A voice followed him through the door. ‘And your hose are crooked,’ followed by a cackle of laughter. Jocelyn, knowing his brother’s sense of humour, didn’t know whether to examine his back or his front in the pier glass. A blush showed against his dark skin and he shut the adjoining door with a little more force than was strictly necessary.
Chapter Three
Friday 18th June – afternoon
I
In the entrance hall, the sound of raised voices carried from the first floor. ‘I can’t manage all these bedrooms on my own. It’s not just a case of running a vacuum cleaner and a duster over them, and straightening a duvet. There’re no fitted sheets, and it’s taking me an age just to get the bedding sorted in one room.’
‘Well, I don’t see why I should help you. I’m supposed to be the housekeeper here. Chambermaid does the bedrooms.’
‘Have you seen how many sheets, blankets, and eiderdowns there are, not to mention pillows and cushions? It needs an army of chambermaids, not just me.’
‘I’ve said I’ll help you this once, but don’t expect it on a regular basis. You knew what was involved when you signed the contract.’
‘But this is the first time we’ll be open.’
‘Then you should consider yourself lucky. The work’ll be even harder when we have change-over days.’
‘No! It couldn’t be! I mean … how?’ Chastity’s voice now had a tinge of hysteria in it.
‘Because you’ll have to strip all the beds, and take all the bedding and towels to the laundry before you can even start making them up again. I’m not getting involved in this every time a room needs changing, I can tell you. I’ve got my own work to do, without doing yours as well.’
‘Well, how am I going to manage?’
‘Haven’t you done chambermaiding before?’ asked Beatrix Ironmonger, inadvertently inventing a new word, her dull blonde curls bobbing in her indignation, her chatelaine chain’s appendages chiming in sympathy.

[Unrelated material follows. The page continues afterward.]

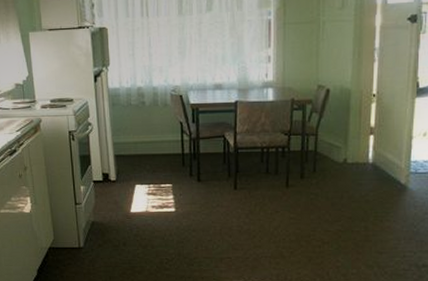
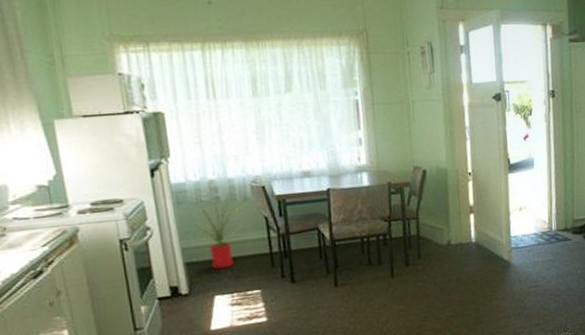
house plant: none [124,102,161,163] -> present [194,197,242,270]

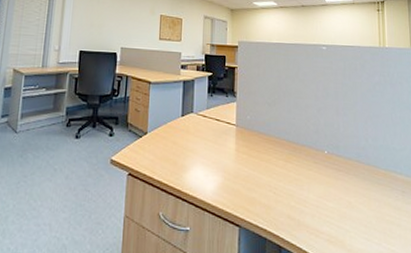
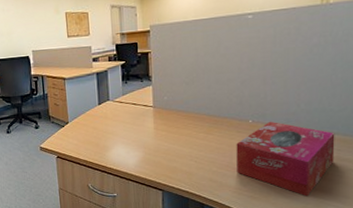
tissue box: none [313,155,401,243] -> present [236,122,335,197]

‘No, I haven’t. I thought it would be easy, and now I just don’t know how I’m going to manage. I feel like a Victorian domestic servant.’
‘That’s exactly what you’ve been employed as, and you should have realised that when Grammaticus offered you the job. That man’s no pushover, and he wants his pound of flesh out of all of us. And don’t forget all the downstairs cleaning as well. I expect Chef’ll get his sous to keep the kitchen spotless, but you can’t bank on anything these days. Then there’re the log fires in the winter …’

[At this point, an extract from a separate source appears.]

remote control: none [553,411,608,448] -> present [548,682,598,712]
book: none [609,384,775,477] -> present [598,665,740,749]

The sound of a wail of despair was accompanied by that of hurried footsteps along the first floor landing, and a deep voice intervened on Chastity’s woes. Jefferson Grammaticus had entered the scene, and was soon soothing her with soft promises of hired help from the nearby villages, assuring her that he couldn’t expect her to do more than was humanly possible (although, of course, he did).
His reassurances were interrupted by the ting of the reception counter’s bell echoing round the entrance, and he abruptly wound up his soothing and bustled off to see what needed his attention now. He’d been run off his rather small feet already today, and it was only two o’clock. What would it be like when they were fully booked and up and running? He’d have to get his little black book out again and see what he could do, for it wasn’t as if paid help were expensive. He’d just have to choose wisely.
II
A woman stood at the counter, drumming the fingernails of her right hand on the counter top and looking around in admiration. They really had done a good job of bringing this old ruin back to life, she thought, as she waited somewhat impatiently to be attended to.